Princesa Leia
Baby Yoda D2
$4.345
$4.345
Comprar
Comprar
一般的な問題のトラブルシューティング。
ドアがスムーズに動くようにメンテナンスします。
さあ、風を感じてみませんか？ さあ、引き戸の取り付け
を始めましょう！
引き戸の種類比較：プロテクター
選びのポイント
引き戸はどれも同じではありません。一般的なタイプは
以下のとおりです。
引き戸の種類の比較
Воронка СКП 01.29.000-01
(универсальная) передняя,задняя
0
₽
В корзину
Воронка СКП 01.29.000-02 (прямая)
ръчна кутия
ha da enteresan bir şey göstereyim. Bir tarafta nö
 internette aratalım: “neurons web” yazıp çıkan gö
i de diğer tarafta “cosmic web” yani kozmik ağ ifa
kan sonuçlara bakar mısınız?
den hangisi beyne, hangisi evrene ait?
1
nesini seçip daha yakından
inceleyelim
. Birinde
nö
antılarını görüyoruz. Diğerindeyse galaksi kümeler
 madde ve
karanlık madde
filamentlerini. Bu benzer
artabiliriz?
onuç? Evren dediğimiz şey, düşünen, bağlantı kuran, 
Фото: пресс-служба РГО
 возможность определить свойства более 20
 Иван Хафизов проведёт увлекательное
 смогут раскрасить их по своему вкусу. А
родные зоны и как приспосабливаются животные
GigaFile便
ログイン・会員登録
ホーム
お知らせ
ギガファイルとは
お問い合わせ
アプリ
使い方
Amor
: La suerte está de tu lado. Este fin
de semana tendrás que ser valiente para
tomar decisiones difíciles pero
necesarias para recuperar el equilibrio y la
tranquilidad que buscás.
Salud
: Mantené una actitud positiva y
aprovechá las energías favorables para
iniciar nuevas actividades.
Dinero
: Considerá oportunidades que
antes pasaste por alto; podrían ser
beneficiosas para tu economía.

▸ **Try it**: Set down the whole listing again, exactly as it was given.

▸ **Answer space**:
Princesa Leia
Baby Yoda D2
$4.345
$4.345
Comprar
Comprar
一般的な問題のトラブルシューティング。
ドアがスムーズに動くようにメンテナンスします。
さあ、風を感じてみませんか？ さあ、引き戸の取り付け
を始めましょう！
引き戸の種類比較：プロテクター
選びのポイント
引き戸はどれも同じではありません。一般的なタイプは
以下のとおりです。
引き戸の種類の比較
Воронка СКП 01.29.000-01
(универсальная) передняя,задняя
0
₽
В корзину
Воронка СКП 01.29.000-02 (прямая)
ръчна кутия
ha da enteresan bir şey göstereyim. Bir tarafta nö
 internette aratalım: “neurons web” yazıp çıkan gö
i de diğer tarafta “cosmic web” yani kozmik ağ ifa
kan sonuçlara bakar mısınız?
den hangisi beyne, hangisi evrene ait?
1
nesini seçip daha yakından
inceleyelim
. Birinde
nö
antılarını görüyoruz. Diğerindeyse galaksi kümeler
 madde ve
karanlık madde
filamentlerini. Bu benzer
artabiliriz?
onuç? Evren dediğimiz şey, düşünen, bağlantı kuran, 
Фото: пресс-служба РГО
 возможность определить свойства более 20
 Иван Хафизов проведёт увлекательное
 смогут раскрасить их по своему вкусу. А
родные зоны и как приспосабливаются животные
GigaFile便
ログイン・会員登録
ホーム
お知らせ
ギガファイルとは
お問い合わせ
アプリ
使い方
Amor
: La suerte está de tu lado. Este fin
de semana tendrás que ser valiente para
tomar decisiones difíciles pero
necesarias para recuperar el equilibrio y la
tranquilidad que buscás.
Salud
: Mantené una actitud positiva y
aprovechá las energías favorables para
iniciar nuevas actividades.
Dinero
: Considerá oportunidades que
antes pasaste por alto; podrían ser
beneficiosas para tu economía.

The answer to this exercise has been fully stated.